Assignment ->
Print the records exactly and in full, please; the pictures stay out.

=== Provided information ===

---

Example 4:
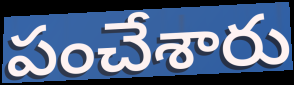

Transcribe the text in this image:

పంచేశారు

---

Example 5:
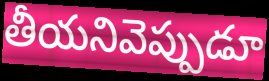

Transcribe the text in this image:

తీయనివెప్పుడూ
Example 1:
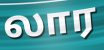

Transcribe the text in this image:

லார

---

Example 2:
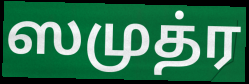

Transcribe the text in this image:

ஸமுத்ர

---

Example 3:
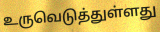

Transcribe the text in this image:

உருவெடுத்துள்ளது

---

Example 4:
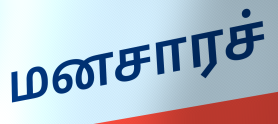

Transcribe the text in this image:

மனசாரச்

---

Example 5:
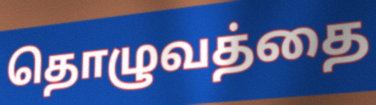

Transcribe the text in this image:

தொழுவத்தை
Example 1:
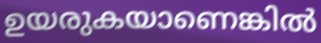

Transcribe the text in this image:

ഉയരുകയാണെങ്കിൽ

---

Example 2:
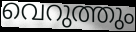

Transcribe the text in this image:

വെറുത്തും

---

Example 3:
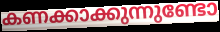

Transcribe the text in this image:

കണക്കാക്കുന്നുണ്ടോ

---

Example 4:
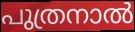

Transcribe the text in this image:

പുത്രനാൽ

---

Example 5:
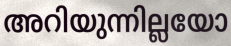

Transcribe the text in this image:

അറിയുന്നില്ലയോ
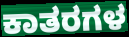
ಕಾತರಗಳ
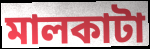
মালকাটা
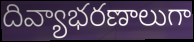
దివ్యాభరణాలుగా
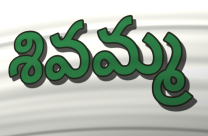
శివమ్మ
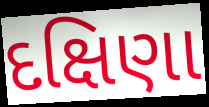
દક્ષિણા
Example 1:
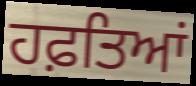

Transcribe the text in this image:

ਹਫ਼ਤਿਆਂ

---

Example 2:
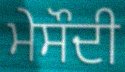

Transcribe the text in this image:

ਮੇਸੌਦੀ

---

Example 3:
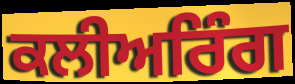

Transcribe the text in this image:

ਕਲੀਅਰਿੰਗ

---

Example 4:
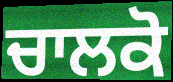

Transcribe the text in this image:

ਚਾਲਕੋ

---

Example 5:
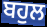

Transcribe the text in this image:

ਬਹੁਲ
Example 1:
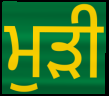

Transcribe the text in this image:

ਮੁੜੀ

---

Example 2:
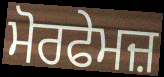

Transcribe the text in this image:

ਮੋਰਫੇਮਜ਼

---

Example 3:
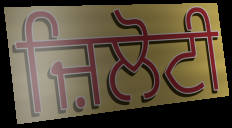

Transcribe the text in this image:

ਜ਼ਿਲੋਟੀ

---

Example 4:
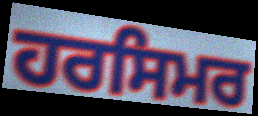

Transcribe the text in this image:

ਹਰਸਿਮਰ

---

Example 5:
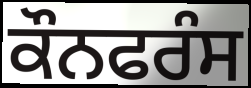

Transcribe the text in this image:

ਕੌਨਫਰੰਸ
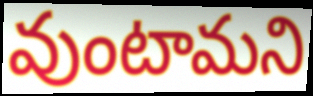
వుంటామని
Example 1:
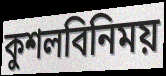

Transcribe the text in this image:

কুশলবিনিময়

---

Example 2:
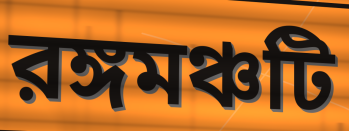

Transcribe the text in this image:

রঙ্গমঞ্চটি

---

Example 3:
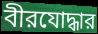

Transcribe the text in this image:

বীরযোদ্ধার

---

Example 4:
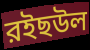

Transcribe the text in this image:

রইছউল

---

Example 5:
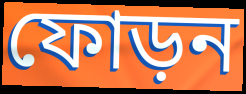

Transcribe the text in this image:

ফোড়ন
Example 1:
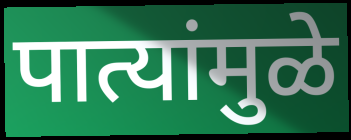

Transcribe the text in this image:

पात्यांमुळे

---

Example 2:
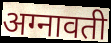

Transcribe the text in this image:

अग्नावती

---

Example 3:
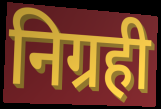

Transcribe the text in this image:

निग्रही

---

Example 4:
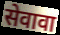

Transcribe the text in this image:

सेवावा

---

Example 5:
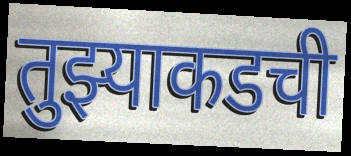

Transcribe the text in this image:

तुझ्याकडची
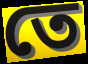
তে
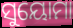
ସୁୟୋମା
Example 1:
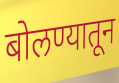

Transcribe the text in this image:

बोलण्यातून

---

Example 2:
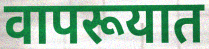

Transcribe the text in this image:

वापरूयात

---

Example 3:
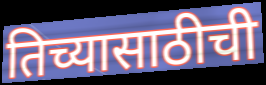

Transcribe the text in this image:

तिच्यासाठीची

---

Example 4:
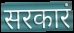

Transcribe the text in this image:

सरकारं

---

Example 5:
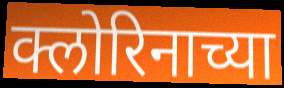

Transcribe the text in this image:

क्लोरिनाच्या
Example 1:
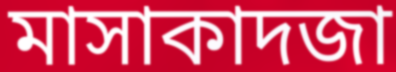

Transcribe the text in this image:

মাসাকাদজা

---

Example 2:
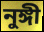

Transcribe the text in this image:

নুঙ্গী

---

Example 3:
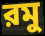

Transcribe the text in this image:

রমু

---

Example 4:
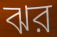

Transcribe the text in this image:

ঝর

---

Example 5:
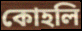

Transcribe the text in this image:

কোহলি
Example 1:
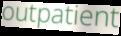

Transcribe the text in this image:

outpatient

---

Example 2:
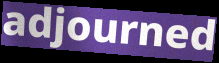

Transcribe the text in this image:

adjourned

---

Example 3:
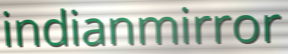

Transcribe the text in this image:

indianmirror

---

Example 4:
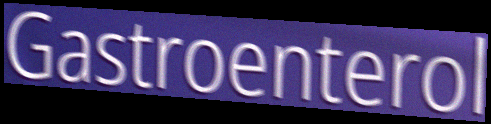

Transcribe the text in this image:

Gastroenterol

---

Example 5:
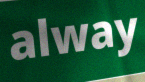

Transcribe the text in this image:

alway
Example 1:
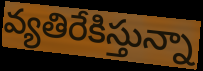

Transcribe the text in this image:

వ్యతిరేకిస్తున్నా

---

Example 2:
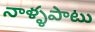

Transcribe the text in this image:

===

Output ->
---

Example 4:

Transcribe the text in this image:

పంచేశారు

---

Example 5:

Transcribe the text in this image:

తీయనివెప్పుడూ
Example 1:

Transcribe the text in this image:

லார

---

Example 2:

Transcribe the text in this image:

ஸமுத்ர

---

Example 3:

Transcribe the text in this image:

உருவெடுத்துள்ளது

---

Example 4:

Transcribe the text in this image:

மனசாரச்

---

Example 5:

Transcribe the text in this image:

தொழுவத்தை
Example 1:

Transcribe the text in this image:

ഉയരുകയാണെങ്കിൽ

---

Example 2:

Transcribe the text in this image:

വെറുത്തും

---

Example 3:

Transcribe the text in this image:

കണക്കാക്കുന്നുണ്ടോ

---

Example 4:

Transcribe the text in this image:

പുത്രനാൽ

---

Example 5:

Transcribe the text in this image:

അറിയുന്നില്ലയോ
ಕಾತರಗಳ
মালকাটা
దివ్యాభరణాలుగా
శివమ్మ
દક્ષિણા
Example 1:

Transcribe the text in this image:

ਹਫ਼ਤਿਆਂ

---

Example 2:

Transcribe the text in this image:

ਮੇਸੌਦੀ

---

Example 3:

Transcribe the text in this image:

ਕਲੀਅਰਿੰਗ

---

Example 4:

Transcribe the text in this image:

ਚਾਲਕੋ

---

Example 5:

Transcribe the text in this image:

ਬਹੁਲ
Example 1:

Transcribe the text in this image:

ਮੁੜੀ

---

Example 2:

Transcribe the text in this image:

ਮੋਰਫੇਮਜ਼

---

Example 3:

Transcribe the text in this image:

ਜ਼ਿਲੋਟੀ

---

Example 4:

Transcribe the text in this image:

ਹਰਸਿਮਰ

---

Example 5:

Transcribe the text in this image:

ਕੌਨਫਰੰਸ
వుంటామని
Example 1:

Transcribe the text in this image:

কুশলবিনিময়

---

Example 2:

Transcribe the text in this image:

রঙ্গমঞ্চটি

---

Example 3:

Transcribe the text in this image:

বীরযোদ্ধার

---

Example 4:

Transcribe the text in this image:

রইছউল

---

Example 5:

Transcribe the text in this image:

ফোড়ন
Example 1:

Transcribe the text in this image:

पात्यांमुळे

---

Example 2:

Transcribe the text in this image:

अग्नावती

---

Example 3:

Transcribe the text in this image:

निग्रही

---

Example 4:

Transcribe the text in this image:

सेवावा

---

Example 5:

Transcribe the text in this image:

तुझ्याकडची
তে
ସୁୟୋମା
Example 1:

Transcribe the text in this image:

बोलण्यातून

---

Example 2:

Transcribe the text in this image:

वापरूयात

---

Example 3:

Transcribe the text in this image:

तिच्यासाठीची

---

Example 4:

Transcribe the text in this image:

सरकारं

---

Example 5:

Transcribe the text in this image:

क्लोरिनाच्या
Example 1:

Transcribe the text in this image:

মাসাকাদজা

---

Example 2:

Transcribe the text in this image:

নুঙ্গী

---

Example 3:

Transcribe the text in this image:

রমু

---

Example 4:

Transcribe the text in this image:

ঝর

---

Example 5:

Transcribe the text in this image:

কোহলি
Example 1:

Transcribe the text in this image:

outpatient

---

Example 2:

Transcribe the text in this image:

adjourned

---

Example 3:

Transcribe the text in this image:

indianmirror

---

Example 4:

Transcribe the text in this image:

Gastroenterol

---

Example 5:

Transcribe the text in this image:

alway
Example 1:

Transcribe the text in this image:

వ్యతిరేకిస్తున్నా

---

Example 2:

Transcribe the text in this image:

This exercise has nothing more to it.